Confessions: Sometimes I live in my Own Bubble
I am sure you remember me as a kid—running around like everything and nothing fit together. I was happy to be friends with almost everyone until, of course, I decided I didn’t like them (which to be fair has never been very often). And, although I was frequently regarded as the “weird hippie kid,” I really enjoyed growing up in our small town. However, it wasn’t until I moved away—perhaps the best decision that I ever made—that I actually realised that I tend to live in a little bit of a bubble, meaning that I see things through my own, personalised rose-tinted glasses. Now, I’ve gotten better since I’ve left the States and travelled, but every once in awhile I start to notice it again.
I would like to say that personally, I don’t consider ‘bubble living’ as an inherently good or bad thing (on some level, I think we all live in a bit of a bubble), but it is something that I feel like I should be aware about—if I’m not, I tend to interpret things around me in an exceptionally distorted way. At the same time, I do believe that our interpretations of the world are tied to our cultural upbringings (hence why cultural competences are so important). As I am slowly accepting my need for personal and emotional space, I am starting notice a couple of things about myself.
I take a long time to connect to people, but when I do I connect deeply:
The idea of friendship is really hard for me because most people seem to accept more superficial relationships as friendships (in fact, I have on occasion offended people by bluntly telling them we are not really friends but just acquaintances). This doesn’t necessarily mean I don’t like meeting people, but that I tend to take things at face value. If we meet up in a group, I will probably have to know you for months before I tend to take you out of the “people I know” box (and into the “friends” one).
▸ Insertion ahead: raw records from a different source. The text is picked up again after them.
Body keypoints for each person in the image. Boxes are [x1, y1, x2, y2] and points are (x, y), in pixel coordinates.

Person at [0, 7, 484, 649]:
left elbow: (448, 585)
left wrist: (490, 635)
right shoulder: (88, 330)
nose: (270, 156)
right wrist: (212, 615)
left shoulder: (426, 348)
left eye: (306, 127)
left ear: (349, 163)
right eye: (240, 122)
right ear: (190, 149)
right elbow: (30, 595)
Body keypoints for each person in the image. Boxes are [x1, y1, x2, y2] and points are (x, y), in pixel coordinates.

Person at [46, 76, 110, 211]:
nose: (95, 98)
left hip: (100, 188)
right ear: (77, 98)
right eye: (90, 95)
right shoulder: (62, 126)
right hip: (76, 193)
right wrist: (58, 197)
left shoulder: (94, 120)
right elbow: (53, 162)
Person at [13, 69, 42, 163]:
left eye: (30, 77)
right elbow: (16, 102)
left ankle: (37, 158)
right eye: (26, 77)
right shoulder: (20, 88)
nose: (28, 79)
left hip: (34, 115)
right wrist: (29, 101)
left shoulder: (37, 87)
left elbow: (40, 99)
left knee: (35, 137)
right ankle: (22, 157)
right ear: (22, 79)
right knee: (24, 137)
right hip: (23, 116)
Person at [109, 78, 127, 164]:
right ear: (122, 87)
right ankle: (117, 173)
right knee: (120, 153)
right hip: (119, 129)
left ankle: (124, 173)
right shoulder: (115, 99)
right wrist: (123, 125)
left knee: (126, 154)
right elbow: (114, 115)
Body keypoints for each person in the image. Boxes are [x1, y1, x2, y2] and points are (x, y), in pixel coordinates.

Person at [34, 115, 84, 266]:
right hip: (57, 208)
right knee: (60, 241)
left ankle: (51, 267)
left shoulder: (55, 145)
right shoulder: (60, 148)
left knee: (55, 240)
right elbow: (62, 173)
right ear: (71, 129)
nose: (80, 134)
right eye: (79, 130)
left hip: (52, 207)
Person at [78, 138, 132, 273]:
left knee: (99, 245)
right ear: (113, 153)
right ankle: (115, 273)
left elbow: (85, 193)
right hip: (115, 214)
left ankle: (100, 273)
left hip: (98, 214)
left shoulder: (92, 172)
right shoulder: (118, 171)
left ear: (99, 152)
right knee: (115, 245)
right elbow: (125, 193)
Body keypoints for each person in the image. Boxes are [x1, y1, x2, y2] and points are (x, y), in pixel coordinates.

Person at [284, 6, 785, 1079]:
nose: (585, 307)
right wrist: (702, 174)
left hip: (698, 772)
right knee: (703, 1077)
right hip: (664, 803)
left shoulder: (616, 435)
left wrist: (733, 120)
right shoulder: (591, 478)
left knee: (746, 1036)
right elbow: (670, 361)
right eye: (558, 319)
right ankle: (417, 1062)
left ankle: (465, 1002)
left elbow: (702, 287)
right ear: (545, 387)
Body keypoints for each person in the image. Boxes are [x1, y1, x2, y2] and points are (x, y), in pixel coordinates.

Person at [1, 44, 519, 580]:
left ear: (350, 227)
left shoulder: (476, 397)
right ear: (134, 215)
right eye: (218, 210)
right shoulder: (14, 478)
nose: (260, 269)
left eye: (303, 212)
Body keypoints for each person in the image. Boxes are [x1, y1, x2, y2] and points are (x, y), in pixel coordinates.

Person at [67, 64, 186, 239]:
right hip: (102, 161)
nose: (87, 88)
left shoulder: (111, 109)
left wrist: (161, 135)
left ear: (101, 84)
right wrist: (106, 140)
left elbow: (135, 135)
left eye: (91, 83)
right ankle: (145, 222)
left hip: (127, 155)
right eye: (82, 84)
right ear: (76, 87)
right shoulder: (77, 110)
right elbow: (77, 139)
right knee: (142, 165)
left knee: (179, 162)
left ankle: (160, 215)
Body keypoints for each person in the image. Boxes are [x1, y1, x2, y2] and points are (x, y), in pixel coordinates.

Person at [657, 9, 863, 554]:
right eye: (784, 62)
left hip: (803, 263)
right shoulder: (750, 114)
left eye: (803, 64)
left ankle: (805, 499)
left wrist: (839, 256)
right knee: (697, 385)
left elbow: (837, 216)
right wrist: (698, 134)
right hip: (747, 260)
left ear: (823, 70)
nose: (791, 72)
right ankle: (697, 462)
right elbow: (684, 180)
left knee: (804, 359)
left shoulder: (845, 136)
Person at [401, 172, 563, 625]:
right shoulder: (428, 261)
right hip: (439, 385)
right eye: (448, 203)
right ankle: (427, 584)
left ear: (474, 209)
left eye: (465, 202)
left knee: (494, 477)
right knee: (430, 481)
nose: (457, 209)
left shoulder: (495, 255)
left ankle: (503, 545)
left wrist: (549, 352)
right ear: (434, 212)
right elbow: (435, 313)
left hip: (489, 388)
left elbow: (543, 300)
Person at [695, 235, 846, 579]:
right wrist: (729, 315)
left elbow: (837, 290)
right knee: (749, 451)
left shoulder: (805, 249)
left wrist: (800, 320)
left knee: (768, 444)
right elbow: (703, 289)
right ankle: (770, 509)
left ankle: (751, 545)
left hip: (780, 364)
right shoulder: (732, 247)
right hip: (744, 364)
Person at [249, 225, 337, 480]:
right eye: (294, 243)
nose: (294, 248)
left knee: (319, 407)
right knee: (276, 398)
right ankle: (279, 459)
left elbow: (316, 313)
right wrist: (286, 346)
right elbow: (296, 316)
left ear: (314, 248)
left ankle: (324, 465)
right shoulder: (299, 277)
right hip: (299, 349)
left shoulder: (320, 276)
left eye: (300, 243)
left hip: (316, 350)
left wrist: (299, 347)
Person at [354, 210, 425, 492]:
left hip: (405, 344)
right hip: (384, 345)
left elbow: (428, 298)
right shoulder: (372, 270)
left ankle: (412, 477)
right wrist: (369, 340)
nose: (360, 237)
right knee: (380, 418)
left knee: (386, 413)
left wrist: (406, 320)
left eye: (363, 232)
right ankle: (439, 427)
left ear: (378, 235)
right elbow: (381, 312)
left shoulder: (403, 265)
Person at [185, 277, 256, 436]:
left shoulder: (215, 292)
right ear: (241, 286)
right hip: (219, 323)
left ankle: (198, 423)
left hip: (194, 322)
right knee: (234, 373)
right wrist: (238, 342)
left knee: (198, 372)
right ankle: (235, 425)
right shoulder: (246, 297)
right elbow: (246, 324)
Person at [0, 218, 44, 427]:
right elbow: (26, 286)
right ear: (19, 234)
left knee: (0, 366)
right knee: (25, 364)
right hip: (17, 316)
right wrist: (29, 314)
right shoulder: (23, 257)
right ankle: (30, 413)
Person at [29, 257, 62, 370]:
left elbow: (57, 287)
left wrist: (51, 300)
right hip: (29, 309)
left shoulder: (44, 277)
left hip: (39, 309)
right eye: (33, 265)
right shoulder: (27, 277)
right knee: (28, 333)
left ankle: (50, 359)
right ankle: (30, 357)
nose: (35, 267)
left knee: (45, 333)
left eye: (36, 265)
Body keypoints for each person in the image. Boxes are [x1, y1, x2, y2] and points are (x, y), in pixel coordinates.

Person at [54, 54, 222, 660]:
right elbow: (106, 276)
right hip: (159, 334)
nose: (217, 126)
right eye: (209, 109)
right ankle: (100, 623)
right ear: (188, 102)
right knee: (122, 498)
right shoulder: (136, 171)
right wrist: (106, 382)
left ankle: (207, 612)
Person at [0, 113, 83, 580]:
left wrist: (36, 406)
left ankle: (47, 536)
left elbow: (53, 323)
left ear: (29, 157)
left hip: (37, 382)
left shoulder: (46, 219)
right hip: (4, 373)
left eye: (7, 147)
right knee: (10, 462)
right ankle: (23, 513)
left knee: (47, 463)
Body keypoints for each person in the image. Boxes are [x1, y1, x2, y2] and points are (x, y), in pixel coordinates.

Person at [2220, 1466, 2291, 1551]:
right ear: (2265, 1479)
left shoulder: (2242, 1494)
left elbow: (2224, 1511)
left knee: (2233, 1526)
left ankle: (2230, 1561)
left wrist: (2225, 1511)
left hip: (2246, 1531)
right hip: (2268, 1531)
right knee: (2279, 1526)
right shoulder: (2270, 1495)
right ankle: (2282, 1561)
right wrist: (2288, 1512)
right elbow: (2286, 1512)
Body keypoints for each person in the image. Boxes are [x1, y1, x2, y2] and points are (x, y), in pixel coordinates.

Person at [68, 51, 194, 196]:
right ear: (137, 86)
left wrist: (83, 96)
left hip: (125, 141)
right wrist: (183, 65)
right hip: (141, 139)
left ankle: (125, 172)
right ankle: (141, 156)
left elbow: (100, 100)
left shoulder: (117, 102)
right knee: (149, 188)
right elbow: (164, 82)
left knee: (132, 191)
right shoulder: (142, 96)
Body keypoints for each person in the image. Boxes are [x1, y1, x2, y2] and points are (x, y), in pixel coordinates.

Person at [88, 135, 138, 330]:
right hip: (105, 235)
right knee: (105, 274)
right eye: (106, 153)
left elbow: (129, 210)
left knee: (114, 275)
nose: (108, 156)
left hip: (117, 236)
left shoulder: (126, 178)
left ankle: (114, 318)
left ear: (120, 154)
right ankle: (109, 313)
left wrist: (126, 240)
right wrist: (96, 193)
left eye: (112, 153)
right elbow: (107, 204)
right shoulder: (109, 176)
In fact, I usually will tell people that unless we’ve done something one-on-one—from having a coffee to going for a run—I don’t tend to consider us friends.
My bubble: Tends to be formed by people I care about, and once you are inside, I probably won’t ever let you go (even if we lose contact, I will still care deeply for you and you will be able to count on me). And, if you ask anyone, my friends are the most beautiful and intelligent people I know.
I tend only to remember good things:
This is somewhat unintentional but I think that because I seem to live in my own, personal space, I also try to make it as wonderful as possible for me. It might seem weird, but it is in my nature to downplay the things that make me sad or angry and after a while I forget why they seemed so important to me before. This also means that I much prefer to talk about positive experiences than negative ones and get tired easily when the conversation seems to be going in a pessimistic direction. It also means that I spend time with people who share their good energy with me much more than people who are energy drainers (no matter how ‘cool’ they are).
My bubble: Is formed by good memories and more likely than not I am going to tell you all the best things about my experiences, conveniently downplaying or forgetting all the not-so-great ones.
I don’t understand the need to be dishonest with myself or others:
Sometimes I might be just too honest (luckily, people tend to think I am joking), but I truly don’t understand the need to make things more or less than they are—unless it is a white lie that helps a situation in the long-run. This goes two ways: when I am talking to myself and when I am talking to others. A lot of times I may not truly like the reality of a situation, but I practice honesty with myself and try to at least understand how I really feel about it. On the other hand, I am not going to go out of my way to make something more or less than it is when I am with others.
My bubble: Going back to the friends thing, I will only tell people I really care about them when they are truly important to me. I can go from “we are not friends” to “I love you and want to hang out” with different people in the same group without feeling too embarrassed about it (just ask my now friend Germán).
I have specific values that I expect others to have
Because I live in a self-created world, I sort of expect everyone to think like me—even though I know it is not possible (nor would I want to live in a world where everyone is the same). This means that often times I may be more driven at work or more serious about arriving on time to events than the people I am working or hanging out with and can get frustrated when others don’t feel/act the same. At the same time, this means that I consider the things I do to be very ‘normal’ and am always kind of surprised when people think my life is odd or that my way of doing things is special.
My bubble: I am extremely committed person, and when something has to be done, I do it. For example, when my work team was going through a rough patch earlier this year, they all seemed surprised that I just stepped up (far outside my responsibility and payroll) to make sure everything was as it needed to be. For me, I just did what was ‘normal.’
Overall, I enjoy living in my bubble. I find people who value me and who are willing to accept me with all the quirks I have. At the same time, it is frustrating when I extrapolate my expectations of myself onto other people and I feel like they let me down. However, that is all still part of my own personal growth—I can only control myself and must let others live their own best lives, which more often than not does not include them living in my bubble.
What about your? Do you tend to be a super realist or are you a ‘bubble living’ too?